Questions to answer:
- 1) In the Chennai passage, what was painted on the tiny ferris wheel?
- 2) Please write out everything in the Chennai passage from "Everything in this" down to "any and all.".
- 3) Decide whether each statement agrees with the Chennai passage. Answer yes or no and quote the words that decide it. (a) The scaffolding was built from crooked branches. (b) The writer has seen a person standing on the scaffolding. (c) The old man was pushing the ferris wheel.

Passage to read:

Everything in this city seems to have its function and its place, as strange as it may seem. I’ve come to consider nothing, no matter how odd, out of place in Chennai. There is room for any and all.
Today, as I walked with some new friends from school to lunch, we came across a miserable looking emaciated old man, as dark-skinned as I’ve seen here, pushing a tiny ferris wheel designed for children… or pets. I don’t really know. I can’t imagine any parent letting their 3 year old sit in that thing. It’s not very tall but looks unsteady enough that it would collapse under the weight of even the smallest child. Every inch of the thing was painted in bright colors, depicting gods and goddesses of one variety or another. The paint could not completely conceal the dents and rust that the ferris wheel had endured , though. The whole scene looked like something out of a messed up mythological story… or perhaps a Garcia Marquez novel.
Later on we walked past a posh looking building, and trust me these are rare in this city, with about the most unstable scaffolding I’ve ever seen. It wasn’t even. None of it was even. It was clearly put together with crooked branches, tied loosely together. It managed to look even more unstable than the children’s ferris wheel. I’ve passed this thing twice in the last two days and have yet to see a person standing on it.

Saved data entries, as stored

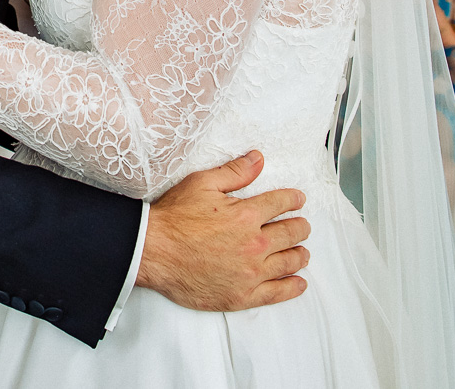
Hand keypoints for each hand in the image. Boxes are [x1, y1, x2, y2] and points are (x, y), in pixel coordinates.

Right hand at [135, 151, 309, 310]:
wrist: (152, 251)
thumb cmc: (174, 218)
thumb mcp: (202, 183)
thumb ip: (234, 172)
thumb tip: (258, 159)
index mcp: (247, 215)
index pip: (281, 204)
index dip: (293, 199)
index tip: (298, 200)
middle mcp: (255, 244)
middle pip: (291, 233)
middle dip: (300, 226)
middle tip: (302, 226)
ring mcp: (251, 272)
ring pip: (289, 262)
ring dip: (300, 254)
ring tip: (302, 251)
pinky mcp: (242, 295)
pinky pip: (277, 293)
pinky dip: (292, 286)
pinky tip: (298, 282)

Solutions in order:
- 1) Bright colors depicting gods and goddesses.

- 2)
Everything in this city seems to have its function and its place, as strange as it may seem. I’ve come to consider nothing, no matter how odd, out of place in Chennai. There is room for any and all.

- 3)
(a) Yes: "It was clearly put together with crooked branches, tied loosely together."
(b) No: "I’ve passed this thing twice in the last two days and have yet to see a person standing on it."
(c) Yes: "pushing a tiny ferris wheel"